Is this what they mean when they say Made in China?
Stephanie Wilson, an Australian living in West Harlem, was rifling through a Saks Fifth Avenue shopping bag for her receipt, when she found an SOS from a worker thousands of miles away in the People’s Republic according to a report in DNAinfo.
“HELP! HELP! HELP!!” said the letter, obtained by the site, which was tucked into the bottom of the bag.
Written in blue ink on white pad paper, the message was signed by Tohnain Emmanuel Njong, a man who said he made the paper shopping bag in a prison factory, all the way in the eastern city of Qingdao, Shandong Province, DNAinfo reported. The sender enclosed a passport-photo sized color picture of him wearing an orange jacket.
“We are ill-treated and work like slaves for 13 hours every day producing these bags in bulk in the prison factory,” said the S.O.S., after narrating other injustices such as being wrongfully imprisoned for fraud and “molested and tortured” while behind bars. At the end, the captive said, “Thanks and sorry to bother you,” then scrawled his email on the back.
“I read the letter and I just shook,” Ms. Wilson, who works for the nonprofit organization Social Accountability International, told the website.
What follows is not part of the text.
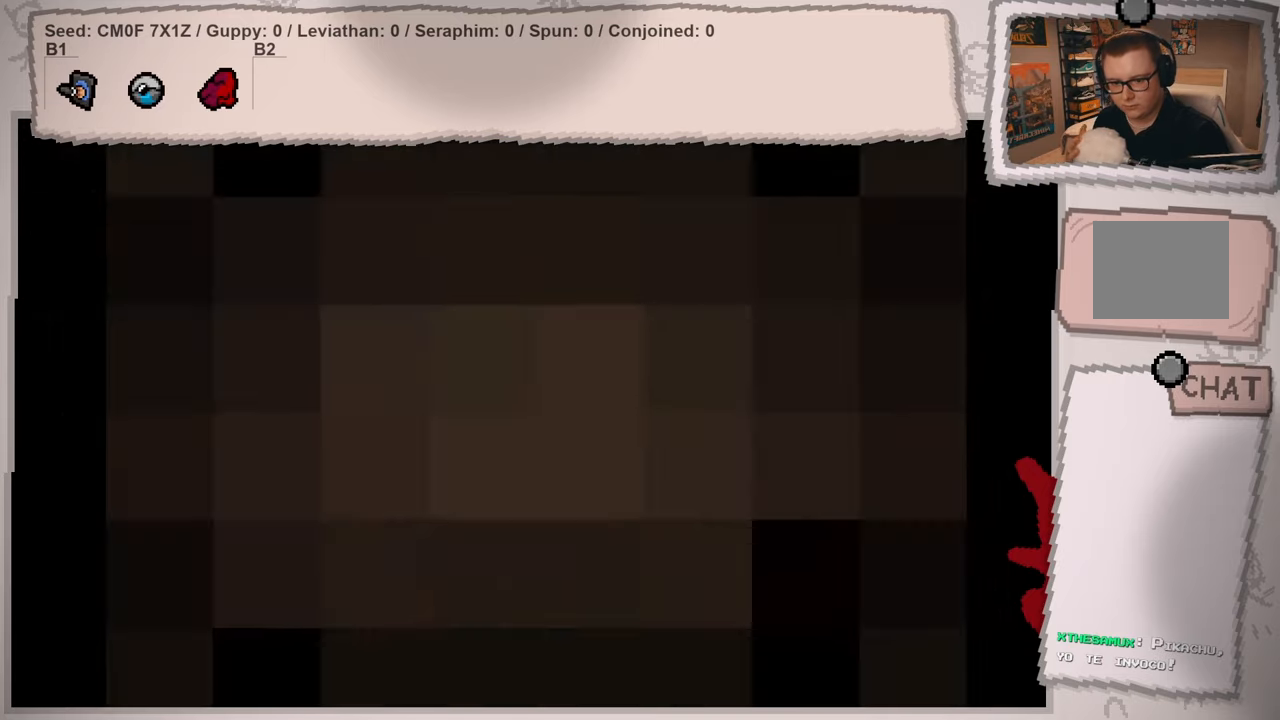
{"buttons": [], "left_stick": "center", "right_stick": "center", "events": []}
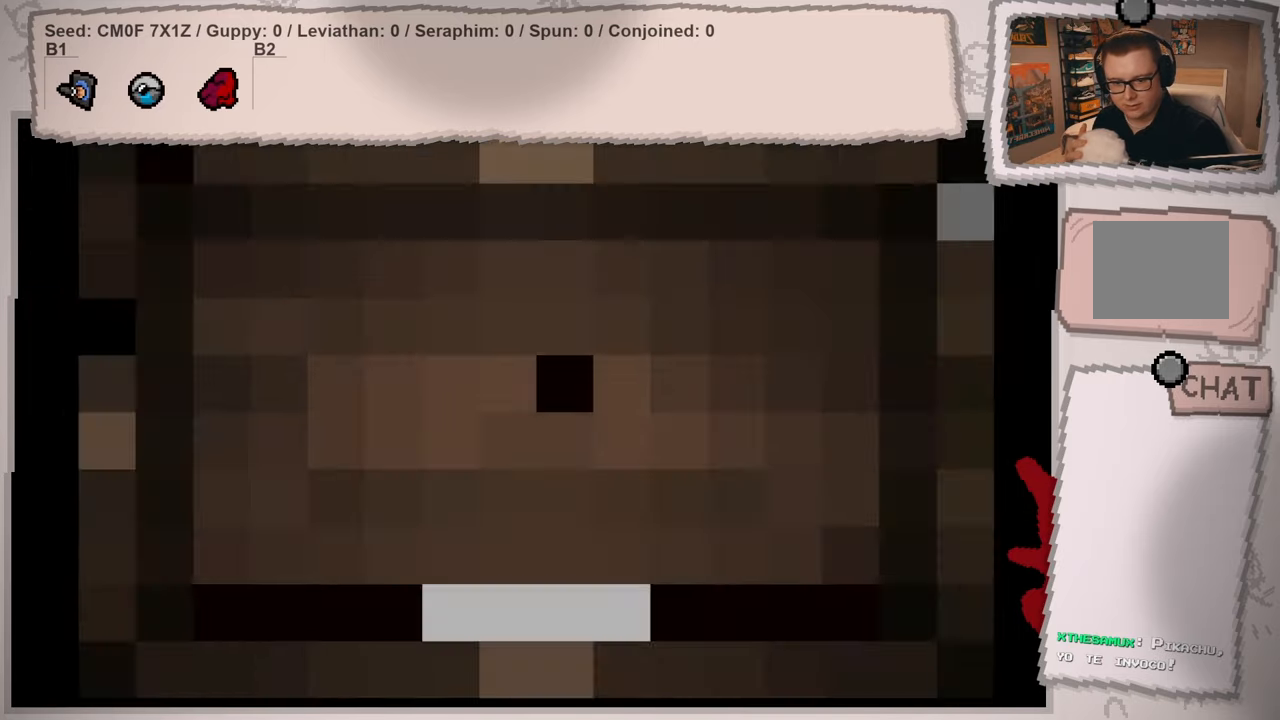
{"buttons": [], "left_stick": "center", "right_stick": "center", "events": []}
Meanwhile, the site tracked down and found the prisoner through the now-inactive email address and some social media accounts linked to it. In a two-hour phone interview, Mr. Njong, now 34, claims he got arrested while teaching English in the southern Chinese city of Shenzhen. After being cuffed, the French-speaking bilingual said he was made to work in a laogai or prison factory, filling a quota numbered in shopping bags, electronics and clothes.
Like the other convicts, he recorded his productivity by a pen and paper furnished by the prison handlers, but which he used to write five letters, Ms. Wilson’s being one of them, while under the covers in his bed.
“We were being monitored all the time,” said Mr. Njong, who was discharged in December for good behavior and is now safely working in Dubai. Telling DNAinfo that though he hoped the letter would help lead someone to him, he couldn’t believe that it actually reached someone a year later. “I am just happy that someone heard my cry.”
Tiffany Bourre, a spokeswoman for Hudson’s Bay Company, which holds a controlling stake in Saks, told DNAinfo that they had heard about the letter and are now ensuring all vendors meet their zero tolerance policy for forced labor.
The Department of Homeland Security’s senior policy adviser Kenneth Kennedy asks, “Was there actual knowledge [of slave, convict or indentured labor?] Or was there knowledge that they avoided knowing or seeing?” Mr. Kennedy told the site. “All that plays into the investigation.”